Monday, February 11, 2013

Handling tmeouts with Amazon Elastic Load Balancer and autoscaling

Introduction

I've had to deploy scalable web service around application that our company developed. I've created a small Flask server to handler HTTP requests, pass through application and return the results. Now how to make it scale?

So here comes the lego:

  • Put Flask under WSGI container - uwsgi was chosen
  • Run that container on a single server with multiple processes/threads. I've also added nginx as a reverse proxy before uwsgi
  • Add servers when request rate goes up, remove servers when request rate goes down
  • Put this setup behind HTTP load-balancer to distribute requests
At the beginning Amazon Elastic Beantalk looked very appealing - like it has it all. But our application behind the flask is written in C++ and making it run on Elastic Beanstalk instance would be a serious challenge by itself; and using custom AMI basically defeats most of the benefits provided by this AWS service.

So I've went with a more custom scenario - AWS autoscaling group with my own instances and metrics + Elastic Load Balancer.

Bootstrap went smooth and the whole system was up in a couple of days. Instances went up and down depending on the load, but during stress testing we've run into weird connection timeout/drop issues that took a while to understand.

Now come the timeouts

Too many availability zones

It was tempting to enable all availability zones for the load balancer, although we keep only one instance online when the cluster is idle. I thought that load balancer will be smart enough to notice that it has only one instance and not try routing requests to other availability zones, that apparently do not have any of the servers. Well, for that matter, Amazon load-balancer is dumb - if you enable 5 availability zones, DNS end point will always resolve to 5 rotating IPs no-matter how many actually servers you have.

So the first advice is to make sure that number of enabled availability zones in ELB is at least as the number of minimum servers you keep online in scaling group.

Client app gets connections being closed in its face

The symptom was that our stress-load client got (random) "Got empty reply from server"-like errors from Python's urllib:
Failed connecting to web_api (): ('http protocol error', 0, 'got a bad status line', None)
On a server side we've got plenty of "SIGPIPE" errors from uwsgi:
write(): Broken pipe [proto/uwsgi.c line 145] during GET /.... (127.0.0.1)
IOError: write error

After pretty lot of digging, we found that connections are being dropped at two places:

First, ELB has internal "feature" of closing all incoming HTTP connections that do not get response within 60 seconds. I.e. if your client executes GET ... and waits for more then 60 seconds - ELB will close the connection. This timeout is currently unconfigurable through amazon API and even not advertised in Amazon docs. Rumors say that you can still adjust this timeout per load balancer by writing a mail to amazon support people.
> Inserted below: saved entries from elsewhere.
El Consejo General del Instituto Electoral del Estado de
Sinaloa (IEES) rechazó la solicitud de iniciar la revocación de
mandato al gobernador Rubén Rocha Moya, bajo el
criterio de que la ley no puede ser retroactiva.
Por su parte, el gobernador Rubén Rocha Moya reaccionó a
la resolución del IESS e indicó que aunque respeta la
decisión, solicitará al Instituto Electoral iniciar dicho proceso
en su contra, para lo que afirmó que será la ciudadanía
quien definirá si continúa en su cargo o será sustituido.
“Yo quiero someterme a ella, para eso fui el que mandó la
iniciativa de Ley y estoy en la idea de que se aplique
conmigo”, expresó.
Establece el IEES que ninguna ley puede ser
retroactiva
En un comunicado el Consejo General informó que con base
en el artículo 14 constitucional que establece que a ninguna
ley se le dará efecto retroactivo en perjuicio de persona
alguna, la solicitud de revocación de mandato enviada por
Second "criminal" was uwsgi - it has default 30 second timeout for sockets it creates. I.e. after socket is idle for 30 seconds - kernel just closes it and when later uwsgi want to write long-awaited response to the socket - "oh my God! SIGPIPE! Socket closed! Client disconnected!". No, pal, I have news for you, its not a client, its your own socket you (uwsgi master process?) created. Fixed by passing --http-timeout 60 to uwsgi startup script (to actually match the timeout of load balancer).

And that is the story of load balancers, uwsgi and connection issues. Those default 60 and 30 second values are probably never noticed by majority of web apps that strive to get sub-second response times. Our application requests take long to process by their nature, so we hit them all.